Co zrobi prezydent? Tego właśnie nie wiadomo. – Na razie nie ma nominacji. Jeśli będziemy mieli coś do zakomunikowania w tej sprawie, będziemy to ogłaszali – słyszymy w biurze prasowym Kancelarii Prezydenta.
Dworak: „Zwłoka spowodowana wątpliwościami”
W ocenie Jana Dworaka, byłego prezesa TVP i byłego przewodniczącego Krajowej Rady Radiofonii i Telewizji, wpływ na to, że prezydent zwleka z nominacją ma właśnie niejasna sytuacja Kwiatkowskiego. – Kadencję Juliusza Brauna i powołanie jego następcy należy rozpatrywać w kontekście niejasności wobec drugiego z członków prezydenckich, Roberta Kwiatkowskiego, które powodują, że brak pewności, czy prezydent ma mianować jednego czy dwóch przedstawicieli – mówi dla Wirtualnemedia.pl Dworak.
– Zapewne po wyjaśnieniu tych wątpliwości prezydent podejmie decyzję. Przy czym wiemy, że RMN jest „organem na telefon” i najmniejszego znaczenia nie ma, kto telefon odbiera, byle była większość zdolna do mechanicznego podnoszenia rąk – zastrzega nasz rozmówca.
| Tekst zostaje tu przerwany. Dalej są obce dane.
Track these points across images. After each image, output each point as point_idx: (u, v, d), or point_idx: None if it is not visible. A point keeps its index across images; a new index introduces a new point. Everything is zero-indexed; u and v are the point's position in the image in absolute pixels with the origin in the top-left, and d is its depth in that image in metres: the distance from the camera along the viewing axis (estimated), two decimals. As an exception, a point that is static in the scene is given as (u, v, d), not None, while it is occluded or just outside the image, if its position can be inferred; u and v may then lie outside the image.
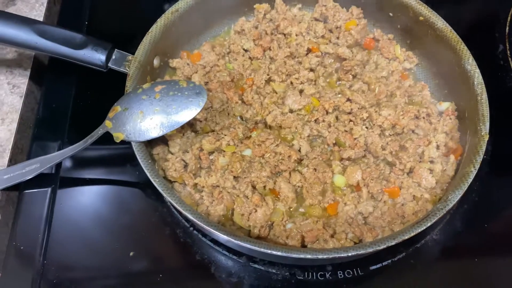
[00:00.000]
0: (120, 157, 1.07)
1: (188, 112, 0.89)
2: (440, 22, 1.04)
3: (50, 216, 0.98)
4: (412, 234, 0.79)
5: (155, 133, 0.89)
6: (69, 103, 1.14)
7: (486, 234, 0.98)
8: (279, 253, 0.77)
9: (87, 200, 1.02)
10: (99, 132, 0.91)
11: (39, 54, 1.19)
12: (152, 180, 0.85)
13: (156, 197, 1.01)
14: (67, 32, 0.97)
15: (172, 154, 0.97)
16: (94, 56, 0.97)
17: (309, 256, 0.77)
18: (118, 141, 0.90)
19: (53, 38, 0.95)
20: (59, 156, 0.94)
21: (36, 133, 1.10)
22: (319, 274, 0.92)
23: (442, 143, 0.99)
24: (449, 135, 1.01)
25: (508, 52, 1.20)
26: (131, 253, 0.94)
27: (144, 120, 0.89)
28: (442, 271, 0.94)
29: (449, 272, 0.94)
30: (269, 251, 0.77)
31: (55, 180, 1.03)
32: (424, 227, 0.80)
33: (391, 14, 1.13)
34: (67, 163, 1.05)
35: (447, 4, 1.27)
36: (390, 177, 0.96)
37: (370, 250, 0.78)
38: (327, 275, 0.92)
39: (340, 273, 0.92)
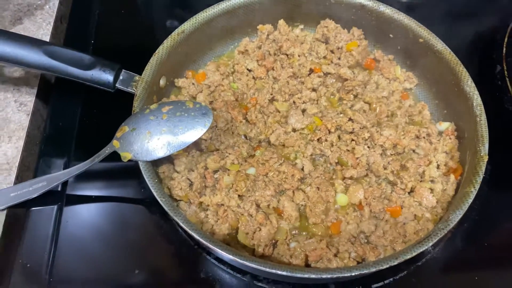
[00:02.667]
0: (125, 174, 1.08)
1: (194, 132, 0.91)
2: (439, 44, 1.07)
3: (56, 234, 0.99)
4: (414, 254, 0.81)
5: (162, 153, 0.91)
6: (76, 122, 1.15)
7: (486, 252, 0.99)
8: (283, 273, 0.78)
9: (93, 217, 1.03)
10: (106, 151, 0.93)
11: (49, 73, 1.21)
12: (158, 199, 0.86)
13: (161, 215, 1.02)
14: (75, 53, 0.99)
15: (178, 173, 0.99)
16: (102, 76, 0.99)
17: (313, 276, 0.78)
18: (125, 161, 0.92)
19: (62, 59, 0.97)
20: (66, 174, 0.96)
21: (42, 150, 1.12)
22: (322, 292, 0.94)
23: (442, 163, 1.01)
24: (449, 154, 1.03)
25: (506, 72, 1.22)
26: (136, 271, 0.95)
27: (152, 140, 0.91)
28: (443, 290, 0.96)
29: (451, 290, 0.96)
30: (273, 271, 0.78)
31: (62, 197, 1.04)
32: (426, 247, 0.81)
33: (391, 35, 1.16)
34: (73, 181, 1.07)
35: (446, 25, 1.31)
36: (391, 196, 0.97)
37: (373, 269, 0.79)
38: (330, 294, 0.93)
39: (343, 291, 0.94)
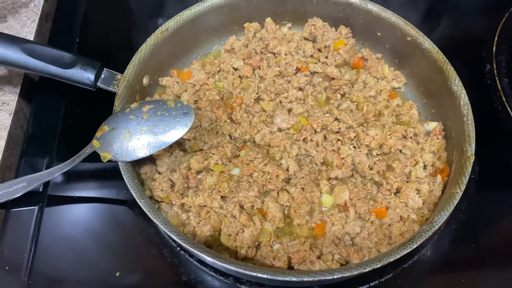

Braun: „Prezydent zawiesił działanie Rady”
Juliusz Braun uważa jednak, że nie nominując na czas jego następcy, prezydent tym samym zawiesza funkcjonowanie Rady Mediów Narodowych. – Rada ma się składać z pięciu osób, z czego dwie powoływane są przez prezydenta. Pan prezydent mógł jeszcze na jakiś czas – nie dłuższy niż dwa miesiące – powierzyć mi pełnienie tej funkcji w dalszym ciągu, ale nie powierzył. Czyli: miejsce jest nieobsadzone i nie wiem, co to tak naprawdę oznacza. Czy to, że RMN nie istnieje, bo tak może wynikać z Ustawy? Czy też istnieje, ale w składzie, który jeszcze bardziej ogranicza siły inne niż PiS – zastanawia się były już członek RMN.
Robert Kwiatkowski nie ma jednak wątpliwości, że prezydent niebawem wyznaczy następcę prezesa Brauna, nie anulując jego obecności w Radzie. – Następcą pana Brauna powinien– zgodnie z zapisami Ustawy – przedstawiciel największego klubu opozycji, czyli sygnowany przez Klub Koalicji Obywatelskiej Paweł Olszewski. Ustawa nie zostawia tutaj marginesu do interpretacji – mówi nam.
Kilka dni temu Kwiatkowski mówił portalowi Wirtualnemedia.pl, że jeśli zostanie wskazany na jego miejsce „jakiś dubler”, będzie to podstawą by unieważniać decyzje tak ukonstytuowanej Rady.
Czym zajmują się członkowie RMN?
Rada Mediów Narodowych została powołana w połowie 2016 roku. Odpowiada przede wszystkim za powoływanie i odwoływanie członków zarządów i rad nadzorczych organów jednostek publicznej radiofonii i telewizji oraz Polskiej Agencji Prasowej.
Rada przedstawiła już w Parlamencie sprawozdanie ze swojej działalności za rok 2021. Senacka Komisja Kultury i Środków Przekazu rozpatrzyła je kilka dni temu. Prezentując dokument, przewodniczący RMN Krzysztof Czabański poinformował, że w ub.r. organ zajmował się głównie powoływaniem nowych rad programowych, ponieważ „zakończyły się kadencje w 20 spółkach”.
Senat odrzucił tę informację. Złożyła o to wniosek przewodnicząca komisji Barbara Zdrojewska (KO). Ostatecznie za odrzuceniem informacji opowiedziało się pięciu senatorów, jeden był przeciw i nikt nie wstrzymał się od głosu.